If $H$ and K are normal subgroups of a group $G$ with $HK=G$, prove that $G/(H \cap K) \simeq (G/H) \times (G/K)$.
Hint: If $\phi:G \rightarrow (G/H) \times (G/K)$ is defined by $x \mapsto (xH,xK)$, then $ker \: \phi=H \cap K$; moreover, we have $G=HK$, so that $\displaystyle\cap_{a}aH=HK=\displaystyle\cap_{b}bK$.

I have managed to prove that $ker \: \phi=H \cap K$. I'm having difficulty in proving that $\phi$ is surjective. This is crucial in proving the above isomorphism using 1st Isomorphism Theorem.

2. Originally Posted by Markeur
If $H$ and K are normal subgroups of a group $G$ with $HK=G$, prove that $G/(H \cap K) \simeq (G/H) \times (G/K)$.
Hint: If $\phi:G \rightarrow (G/H) \times (G/K)$ is defined by $x \mapsto (xH,xK)$, then $ker \: \phi=H \cap K$; moreover, we have $G=HK$, so that $\displaystyle\cap_{a}aH=HK=\displaystyle\cap_{b}bK$.

I have managed to prove that $ker \: \phi=H \cap K$. I'm having difficulty in proving that $\phi$ is surjective. This is crucial in proving the above isomorphism using 1st Isomorphism Theorem.
Let $\left(yH,zK\right)$ be in the codomain. Since $HK=G$ what can you say about $y,z$?

3. Hey,

The proof is as below:

We want to show that $\forall (yH,zK) \in (G/H) \times (G/K)$, $\exists g \in G$ such that $\phi(g)=(gH,gK)$.

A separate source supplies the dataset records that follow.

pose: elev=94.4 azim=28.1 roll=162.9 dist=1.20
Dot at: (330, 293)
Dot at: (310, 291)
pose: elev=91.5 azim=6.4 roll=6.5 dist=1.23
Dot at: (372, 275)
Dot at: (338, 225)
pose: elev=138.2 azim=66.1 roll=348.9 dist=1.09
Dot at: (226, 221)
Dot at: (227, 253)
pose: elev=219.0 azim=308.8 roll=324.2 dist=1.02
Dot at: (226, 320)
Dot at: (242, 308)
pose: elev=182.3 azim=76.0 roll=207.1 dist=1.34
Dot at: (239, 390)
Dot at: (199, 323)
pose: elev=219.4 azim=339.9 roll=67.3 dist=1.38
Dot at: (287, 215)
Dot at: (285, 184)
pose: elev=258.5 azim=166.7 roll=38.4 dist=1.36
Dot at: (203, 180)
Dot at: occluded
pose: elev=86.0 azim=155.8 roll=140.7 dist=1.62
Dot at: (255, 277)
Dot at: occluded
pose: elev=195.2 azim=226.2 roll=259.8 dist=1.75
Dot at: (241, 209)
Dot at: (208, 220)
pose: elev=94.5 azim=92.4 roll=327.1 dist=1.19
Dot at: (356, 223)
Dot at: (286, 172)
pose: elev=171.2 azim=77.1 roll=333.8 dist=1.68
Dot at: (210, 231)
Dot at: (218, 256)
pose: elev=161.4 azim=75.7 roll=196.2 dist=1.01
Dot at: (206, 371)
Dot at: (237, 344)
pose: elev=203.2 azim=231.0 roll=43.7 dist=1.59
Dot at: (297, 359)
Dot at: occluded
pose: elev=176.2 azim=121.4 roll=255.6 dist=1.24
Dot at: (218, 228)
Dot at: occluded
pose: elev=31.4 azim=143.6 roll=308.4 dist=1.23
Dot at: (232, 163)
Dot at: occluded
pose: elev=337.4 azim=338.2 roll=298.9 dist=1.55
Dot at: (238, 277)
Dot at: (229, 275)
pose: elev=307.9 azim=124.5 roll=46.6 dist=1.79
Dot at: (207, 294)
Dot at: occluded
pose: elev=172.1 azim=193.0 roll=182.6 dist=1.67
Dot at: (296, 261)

Since $(yH,zK) \in (G/H) \times (G/K)$, $yH \in G/H$ and $zK \in G/K$.
Since $G=HK$, $yH \in HK/H$ and $zK \in HK/K$.
This implies that $y,z \in HK$.
Since $G=HK$, $g \in HK$.
This implies that $y=g$ and $z=g \: \forall y,z \in G$.
Hence $\exists g \in G$ such that $\phi(g)=(gH,gK)$.
Therefore $(G/H) \times (G/K) \subseteq Im \; \phi$.
Clearly, $Im \; \phi \subseteq (G/H) \times (G/K)$.
Finally, we conclude that $(G/H) \times (G/K)=Im \; \phi$.

From there, we can establish the isomorphism using First Isomorphism Theorem.

So, is the above proof correct?